A Distinct Mode of Interaction of a Novel Ketolide Antibiotic That Displays Enhanced Antimicrobial Activity
21.01.2009
Antimicrob. Agents Ch.,
2009,
53(4),
1411-1419, doi:10.1128/AAC.01425-08
published on 21.01.2009
Antimicrob. Agents Ch., online article
Antimicrob. Agents Ch., online article
Ketolides represent the latest generation of macrolide antibiotics, displaying improved activities against some erythromycin resistant strains, while maintaining their activity against erythromycin susceptible ones. In this study we present a new ketolide K-1325 that carries an alkyl-aryl side chain at C-13 of the lactone ring. According to our genetic and biochemical studies K-1325 binds within the nascent polypeptide exit tunnel, at a site previously described as the primary attachment site of all macrolide antibiotics.
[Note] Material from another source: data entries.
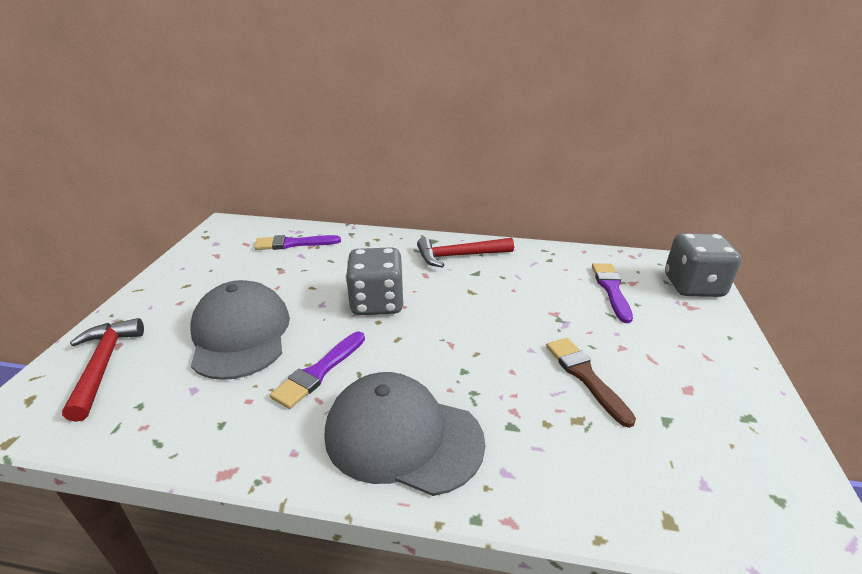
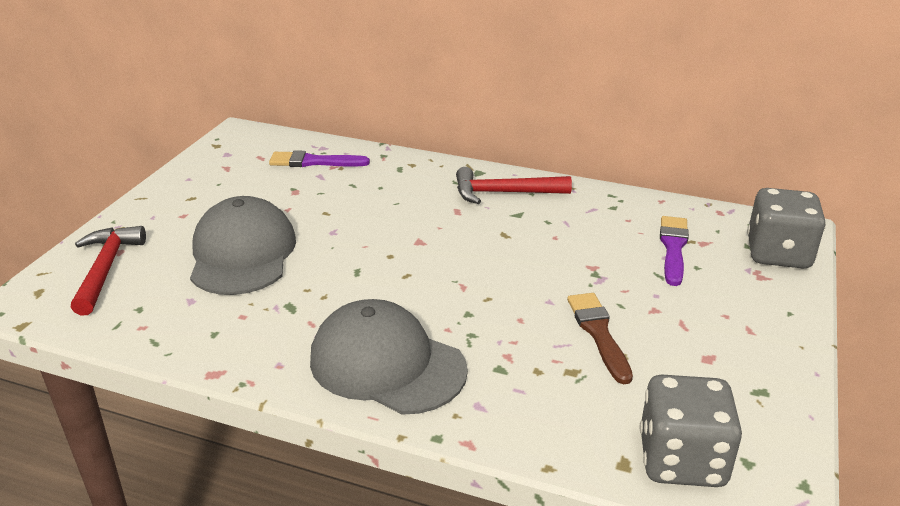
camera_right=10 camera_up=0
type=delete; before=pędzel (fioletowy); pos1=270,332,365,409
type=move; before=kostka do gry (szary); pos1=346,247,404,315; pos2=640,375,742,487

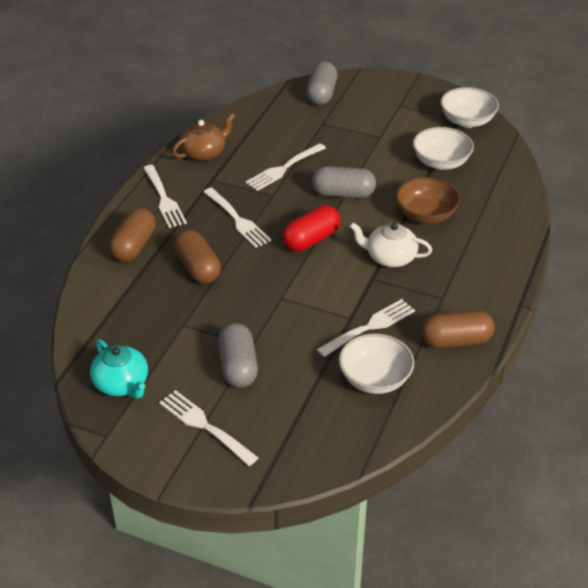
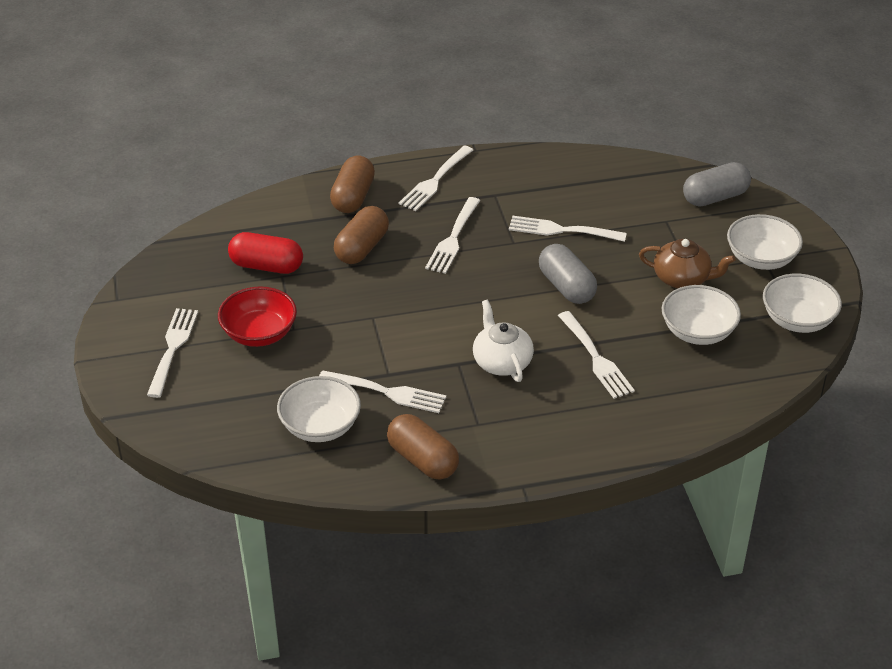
camera_right=55 camera_up=0
type=delete; before=imbryk (turkusowy); pos1=90,339,148,398
type=insert; after=miska (biały); pos2=727,214,803,270
type=move; before=imbryk (brązowy); pos1=172,113,235,161; pos2=639,239,735,288
type=move; before=kapsułka (czerwony); pos1=282,205,340,252; pos2=228,232,303,274
type=replace; before=kapsułka (szary); after=miska (czerwony); pos1=218,323,258,388; pos2=218,286,297,347
type=replace; before=miska (brązowy); after=widelec (biały); pos1=396,177,460,224; pos2=558,311,635,399
type=rotate; before=kapsułka (brązowy); pos1=109,208,156,262; pos2=330,156,375,213; turn=-60

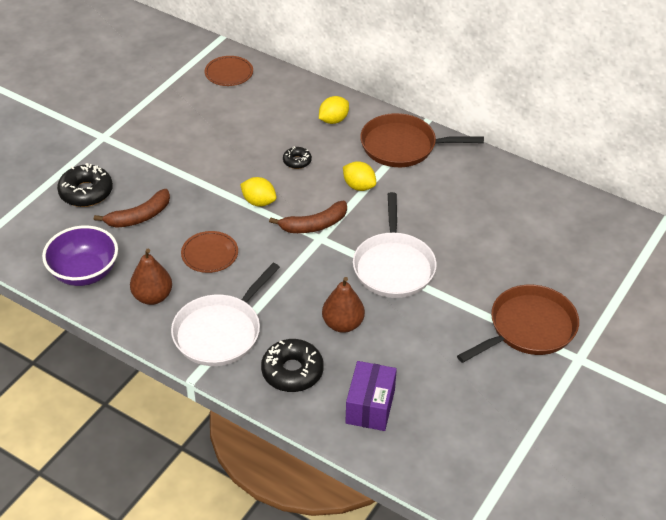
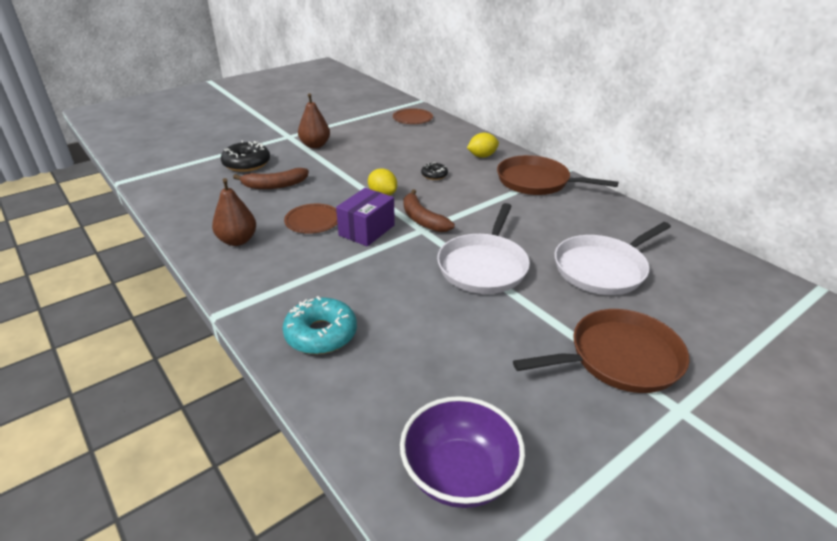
camera_right=20 camera_up=-10
type=delete; before=cytryna (żółty); pos1=343,161,376,191
type=move; before=miska (fioletowy); pos1=42,225,118,286; pos2=400,396,525,508
type=move; before=patelnia (biały); pos1=171,263,280,366; pos2=555,222,671,295
type=move; before=gruszka (brązowy); pos1=322,277,365,333; pos2=298,93,330,148
type=move; before=pudełko (fioletowy); pos1=345,361,397,431; pos2=336,188,395,246
type=recolor; before=donut (czarny); after=donut (turkusowy); pos1=261,339,324,392; pos2=283,296,357,354
type=rotate; before=banan (brązowy); pos1=269,201,347,233; pos2=404,189,455,232; turn=60

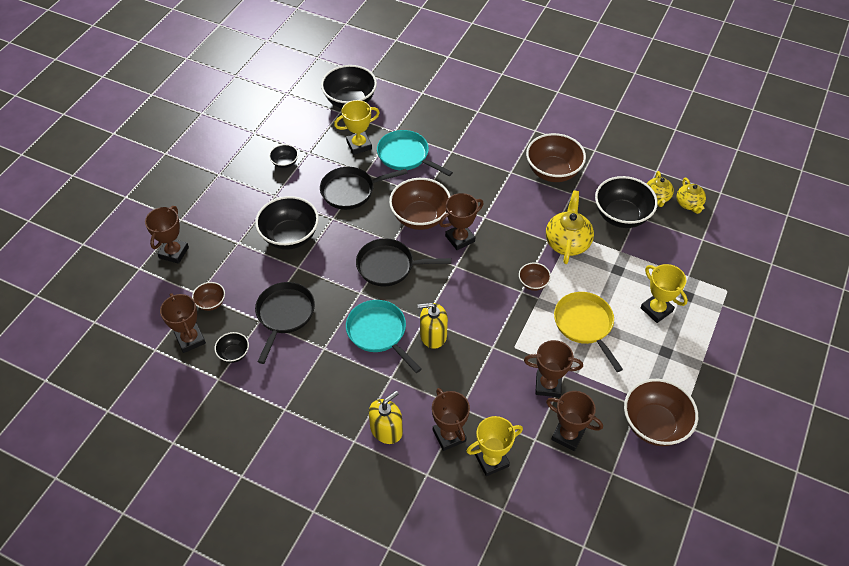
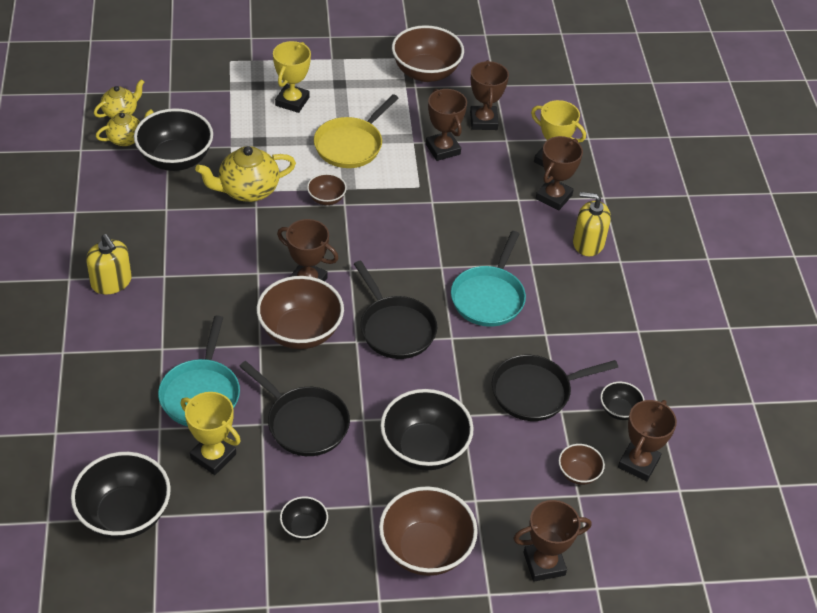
camera_right=-125 camera_up=-5
type=move; before=dozownik mydła (żółty); pos1=418,302,448,349; pos2=86,234,132,295
type=move; before=miska (brązowy); pos1=526,133,586,182; pos2=379,486,478,576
Compared with telithromycin, K-1325 displays enhanced antimicrobial activity against wild type E.coli strains, as well as against strains bearing the U2609C mutation in 23S rRNA. Chemical protection experiments showed that the aryl-alkyl side chain of K-1325 interacts specifically with helix 35 of 23S rRNA, a fact leading to an increase affinity of U2609C mutant ribosomes for the drug, and rationalizing the enhanced effectiveness of this new ketolide.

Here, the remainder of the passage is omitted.